A plan to power Manchester City’s football stadium entirely by wind energy has been put on hold – and there are fears it may have to be scrapped altogether.
It’s because experts say there’s a risk of ice forming on the 360 feet high turbine blades and falling on to people or cars underneath.
European health and safety legislation says that there must be an exclusion zone around the turbine because of the potential threat to people and property.
But City bosses say this would mean declaring a huge chunk of match day car parking and the stadium’s existing TV and radio broadcast compound out of bounds.
As a result City may have to find a new place for the wind turbine.
But a source says the club is prepared to scrap the plan for the site unless the issue is resolved by the start of June.
Manchester City Football Club spokesman Pete Bradshaw said the European directive demanding an exclusion zone only came to light in November 2007.
He said that that when the scheme was being planned in 2006, there was no indication that any risk of ice forming on the turbine blades was an issue.
Mr Bradshaw said “There’s no proof anywhere that ice does fall off them – it’s never happened, but there is this legislation that suggests it happens, and therefore we have to take that into the risk assessment.

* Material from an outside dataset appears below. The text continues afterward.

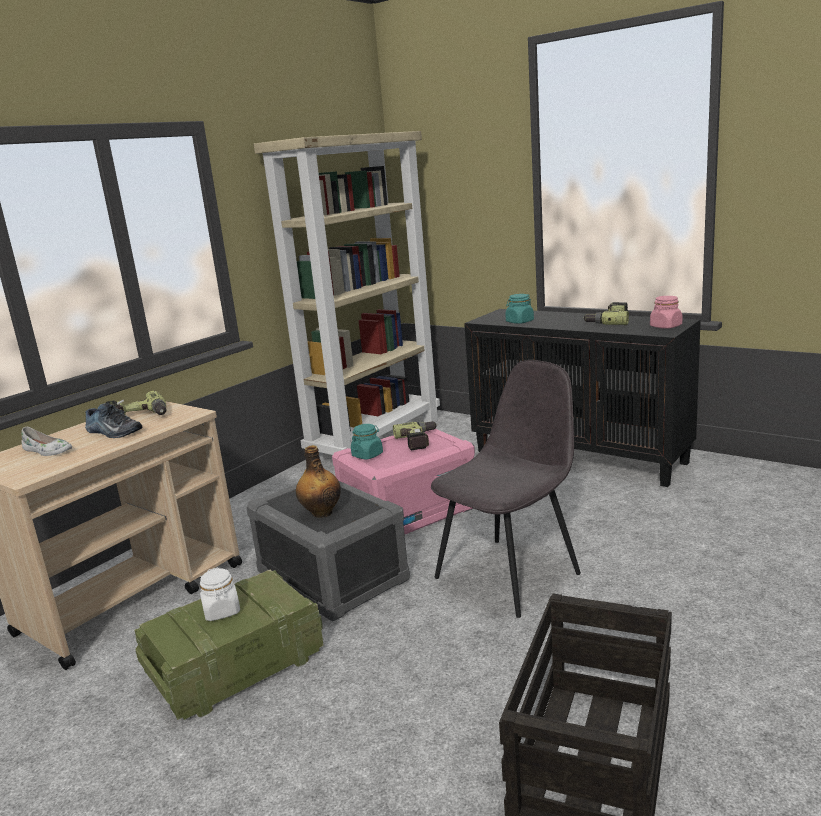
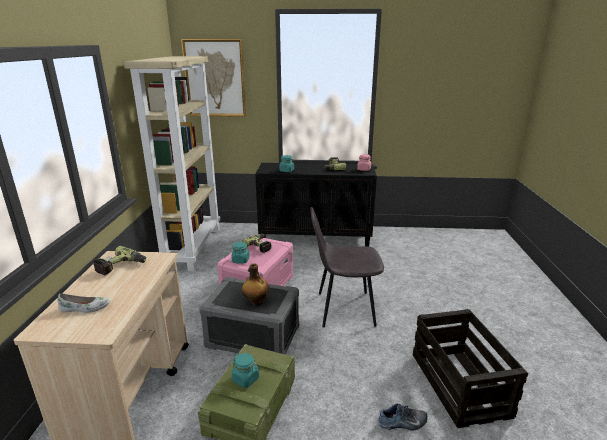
camera: 35 degrees left, 5 degrees up
shoe [85,403,143,438] -> shoe moved to [378,403,427,431]
white jar [200,567,240,621] -> turquoise jar [231,353,259,388]
grey chair [431,360,581,618] -> grey chair turned 105 degrees counterclockwise [310,207,384,328]
none -> picture [181,39,246,117]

“We don’t want ice falling off onto people, or vehicles or anything else.
“Clearly, if the temperature fell below minus four on a match day we couldn’t have a major exclusion zone right outside the stadium so that is a major issue for us.
“The bottom line really is that if that is not resolvable then we may well have to come to the conclusion that a wind turbine is not feasible on this site any longer.”
When the green energy scheme was unveiled in August 2005, an area in front of the stadium’s administrative entrance was regarded as the best place for the wind turbine.
The project was given planning permission in September 2006 and it was supposed to be up and running by October 2007.
If the wind turbine plan goes ahead, it will be built, owned and run by national experts Ecotricity.
Ecotricity managing director Dale Vince said: “The project is still going ahead, we have been undertaking extensive studies into the possibilities of icing of the turbine blades and the mitigation measures that are available.
“We’re number crunching on the probabilities, using long term data from the met office. The studies are simply precautionary.”
The wind turbine was designed by celebrated architect, Sir Norman Foster and if built will be one of the tallest in western Europe, with the blade tip reaching 120 metres – as tall as the CIS Insurance tower in Corporation Street.
If the wind turbine is eventually built, Ecotricity predict it will supply 22 per cent more power than the football stadium needs, and this surplus would then be sold.
The original scheme includes a viewing platform and a `green energy’ classroom.
At the time, Manchester City Council spokesman Councillor Neil Swannick said it would make the sports facility one of the most environmentally friendly in the world.